McDougal, Playboy’s 1998 Playmate of the Year, drew national attention after self-penned memoirs on her alleged 10-month affair with Trump made their way to the New Yorker via a friend in early 2018.
"He offered me money," she wrote. "I looked at him (+ felt sad) + said, ‘No thanks — I'm not ‘that girl.' I slept w/you because I like you — NOT for money' — He told me ‘you are special.'"
McDougal went on to detail that their affair - which began in June 2006, a handful of weeks after Trump’s wife Melania gave birth to their son Barron in March 2006 - had “no paper trails,” as she would personally cover travel and room costs before being reimbursed by Trump at a later date.
Prior to the New Yorker article’s publishing, the Wall Street Journal revealed that David Pecker, CEO and chairman of National Enquirer publisher American Media Inc., paid McDougal $150,000 for the exclusive rights to her Trump affair story.
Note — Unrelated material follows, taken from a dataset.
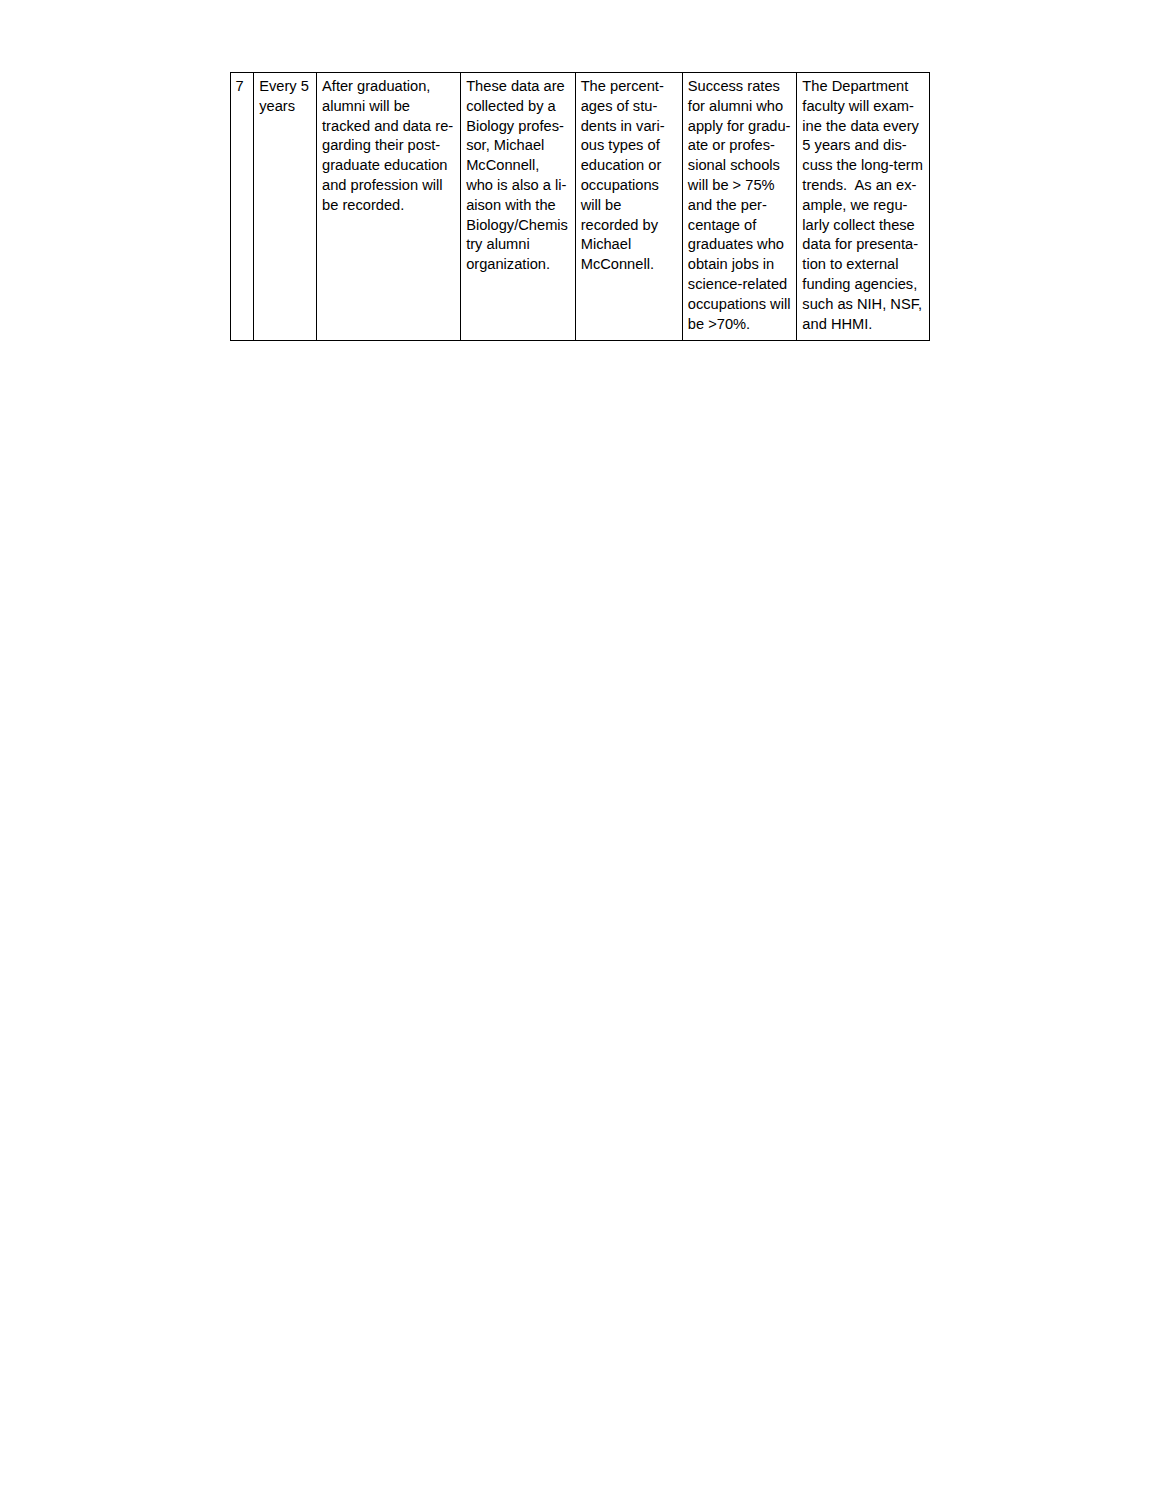| 7 | Every 5 years | After graduation, alumni will be tracked and data regarding their postgraduate education and profession will be recorded. | These data are collected by a Biology professor, Michael McConnell, who is also a liaison with the Biology/Chemistry alumni organization. | The percentages of students in various types of education or occupations will be recorded by Michael McConnell. | Success rates for alumni who apply for graduate or professional schools will be > 75% and the percentage of graduates who obtain jobs in science-related occupations will be >70%. | The Department faculty will examine the data every 5 years and discuss the long-term trends. As an example, we regularly collect these data for presentation to external funding agencies, such as NIH, NSF, and HHMI. |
Pecker would later admit to his “catch and kill” - or story suppression - tactics.
The White House immediately denounced the report as an “old story” and slammed allegations of Trump’s adultery as “fake news.” However, later interviews and testimonies from Michael Cohen, Trump’s former lawyer, alleged that the then-US presidential candidate was "was very concerned about how this would affect the election.”
Phone calls referenced in federal court documents unsealed earlier this year confirmed Trump did in fact order Cohen to carry out the hush money payments, dismantling the president’s previous defense of having no knowledge of such money transfers.
“No matter which version of Trump’s statements one believes, Trump never once claimed that he was extorted,” Eric Bernstein, McDougal’s lawyer, said in the court filing.
McDougal’s defamation suit is seeking an unspecified amount in damages.